I pounded on the door. “Antonio!” I hissed loudly. “It is I! Open the door!”

Hearing me, he quickly unbolted the door, and I stepped inside. “Adriana!” he exclaimed. “
Cara,
you cannot know how happy I am to see you! There has been no word for days, and I was worried.”

“And I am happy to see you,” I interrupted. “But there is no time for such now.”

His brow creased. “What is it, Adriana? What is wrong?”

Now that I was finally here, finally near enough to touch him, finally where I had wanted to be for so many interminable weeks, I found I did not know how to ask him to uproot his life. “I … we are undone,” I stuttered at last. “My father has discovered that I have a lover, but I would not tell him your name.”

As I spoke, I moved into the light so he could see the last traces of the bruises on my face, now an ugly yellowish color; the remnants of my split lip. His eyes widened. “It was worse still,” I said. “He has kept me barricaded in my rooms for over a week now.

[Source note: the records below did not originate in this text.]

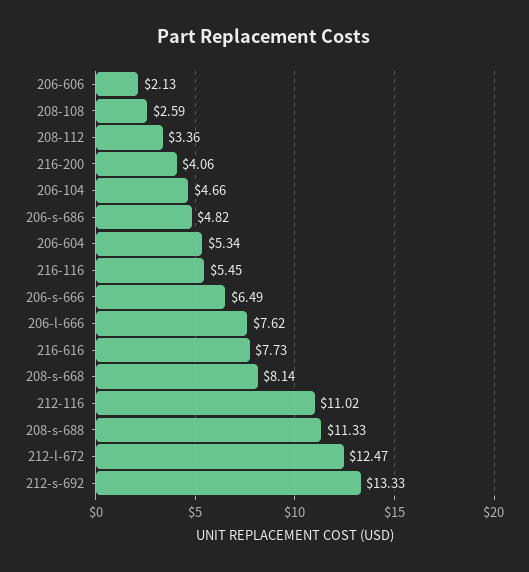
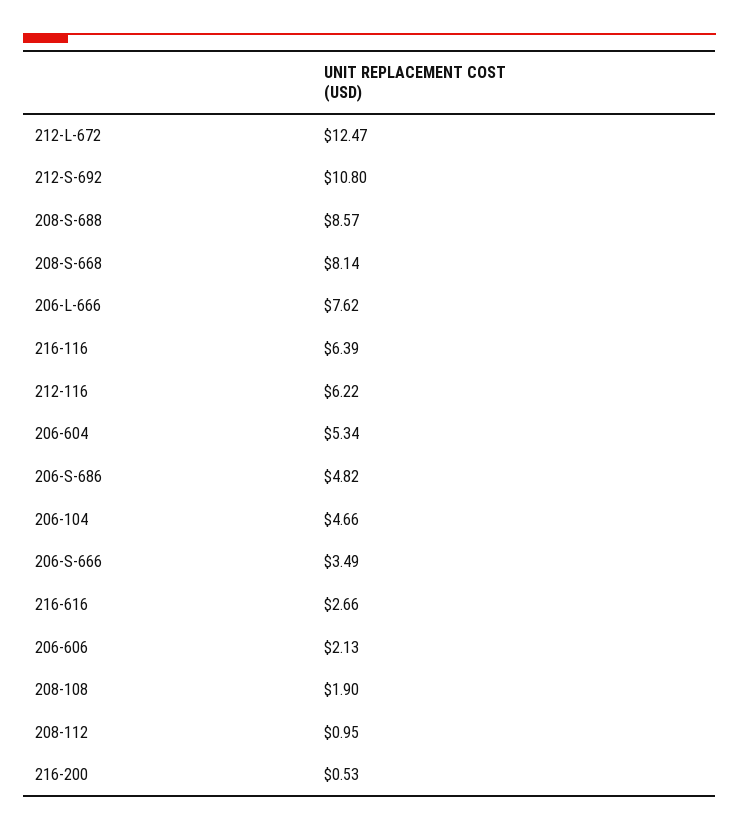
208-108: 2.59 -> 1.9
208-112: 3.36 -> 0.95
216-200: 4.06 -> 0.53
216-116: 5.45 -> 6.39
206-s-666: 6.49 -> 3.49
216-616: 7.73 -> 2.66
212-116: 11.02 -> 6.22
208-s-688: 11.33 -> 8.57
212-s-692: 13.33 -> 10.8

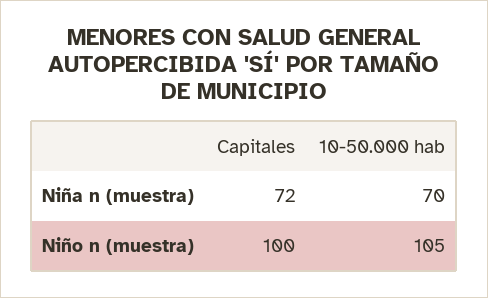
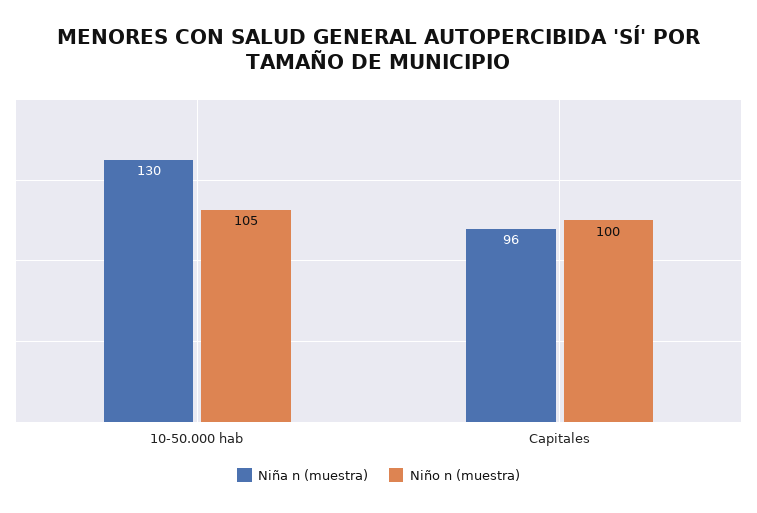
Niña n (muestra), Capitales: 72 -> 96
Niña n (muestra), 10-50.000 hab: 70 -> 130

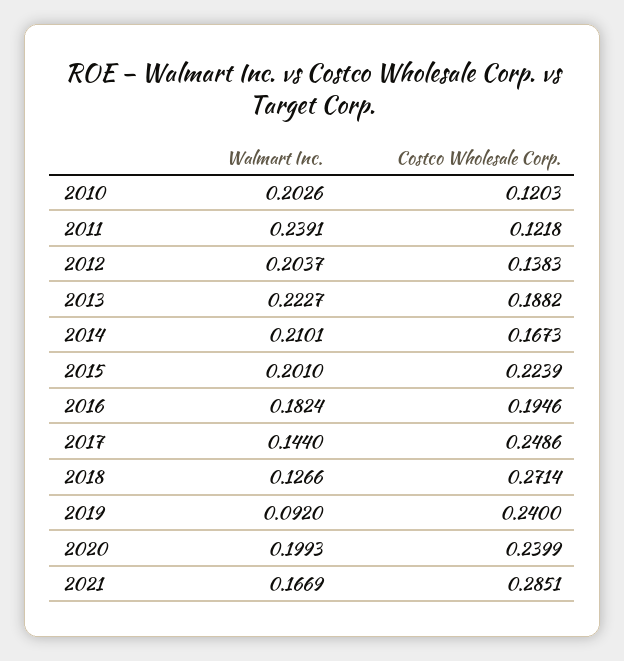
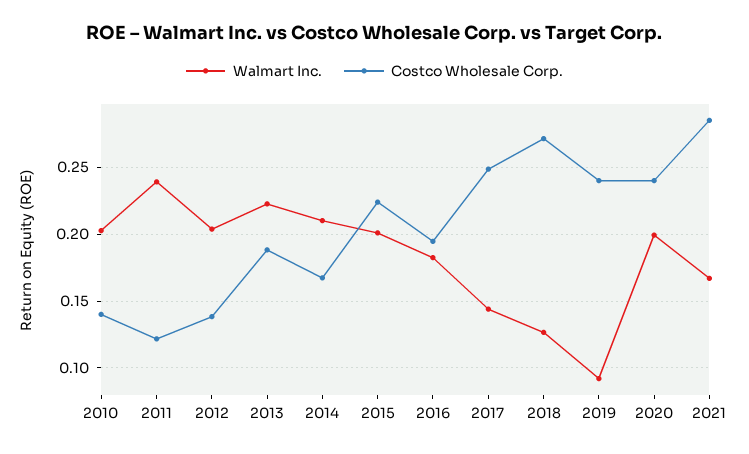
Costco Wholesale Corp., 2010: 0.1203 -> 0.14

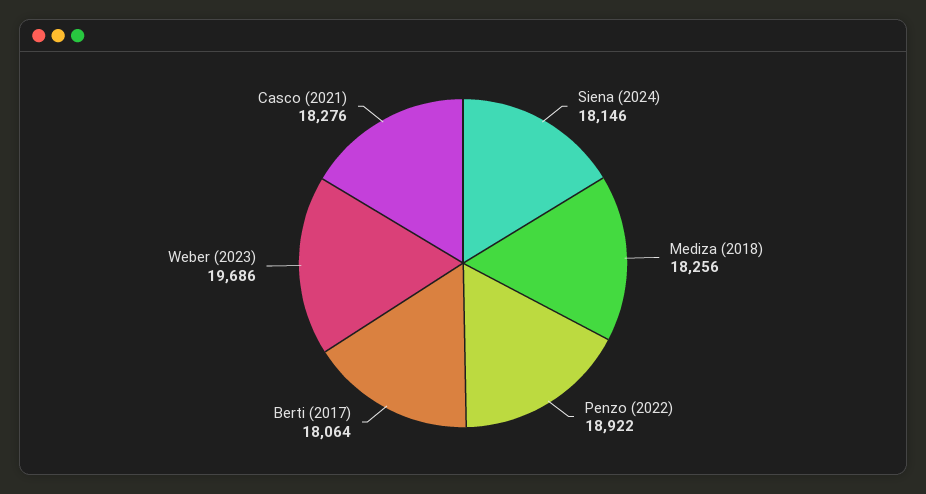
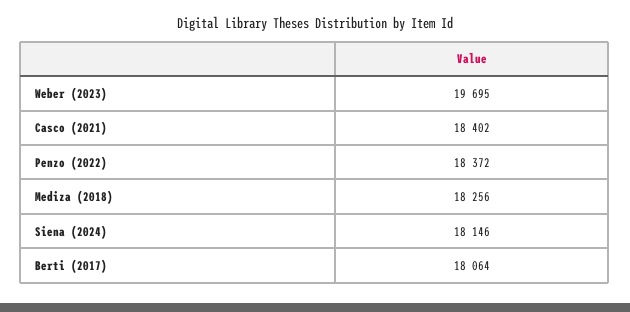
Penzo (2022): 18922 -> 18372
Weber (2023): 19686 -> 19695
Casco (2021): 18276 -> 18402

Giuseppe was similarly imprisoned.”

“Domine Deus,”
he whispered. “So this is why there has been no word. Oh,
cara.
” He reached out and cupped my face in his hands. “How could I not have known? Please forgive me somehow.”

I shook my head. “There is nothing to forgive. My father's spite and hatefulness are no fault of yours.” I took his hands in mine. “But there is good news, too,
mio amore,
” I went on, “beautiful news.” I placed his hands on the swell of my belly beneath my cloak, looking up into his eyes. “I am carrying your child.”

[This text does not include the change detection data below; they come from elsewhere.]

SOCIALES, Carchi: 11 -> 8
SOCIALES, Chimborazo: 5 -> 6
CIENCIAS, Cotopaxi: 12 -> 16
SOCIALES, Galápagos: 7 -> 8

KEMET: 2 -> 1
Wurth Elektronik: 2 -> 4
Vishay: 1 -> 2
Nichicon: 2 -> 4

He did not speak for a long time. I felt his fingers stretch slowly over the curve of my abdomen as his eyes widened further in shock and wonder.

Suddenly, he drew his hand back sharply as though he had been burned.
“Mater Dei,”
he breathed, “this cannot be. How? I thought you said…”

I shrugged. “I had begun to think it impossible as well, yet clearly I was wrong. But none of that is important.” I stepped close to him, again taking his hand. “This is our chance, Tonio.” When he did not respond, I went on, trying to quell the uneasiness I felt growing within me. “We can leave tonight, before anyone knows we have gone. We can be together; have what we always thought we could never have. We can raise our child together.” I paused to clear my dry throat. “Come with me,
amore.

Again he was silent. “I … I have just been reinstated at the Pietà,” he said finally.

I could not fathom what this had to do with anything I was saying. “You … what?”

Silence.

His head was bowed, so I could not search his eyes for the truth I was so desperately afraid I would find there. Yet when he did look up at me, I wished he had not. “I … I cannot, Adriana. I cannot. May God forgive me.” He paused, voice ragged. “May you forgive me as well, though I have no hope of either.”

My breath caught in my throat. I pressed a hand to my chest and stumbled away from him, trying to steady myself, to convince myself that I had not heard those words from his lips. When I finally looked back at him, I could only manage one flat syllable, a wish and a prayer and a question and a denial: “No.”

Hurriedly he crossed the room to me. “Adriana, please. I never intended for things to happen this way—”

“But it
has
happened this way!” I said, staring hard at him. “All of it has happened, and you cannot now undo it. The child—
our
child—cannot go away at your whim!”

“Adriana,” he said, lowering his voice. “Think of what you are asking me to do.”

“Think of what you are asking
me
to do!” I shot back. “You are abandoning me! You are flinging me to my father's mercy, and an abhorrent marriage.”

“Marriage?” he asked, almost hesitantly. “To whom?”

“Not that it makes any difference to you,” I said, “but Tommaso Foscari asked for my hand several weeks ago. Now he and his family will surely call it off once my father tells them I am with child. If he has not told them already.” I laughed harshly. “He thinks he can still find someone who will have me, and with the king's ransom of a dowry he will give me simply to be rid of me, no doubt he is right.”

“And … what will become of the child?” Vivaldi asked.

I turned on him anew. “I have not the slightest idea!” I cried. “Do you not see what you have done? What you are doing? Can you not see the devastation you will wreak in my life, our child's life?”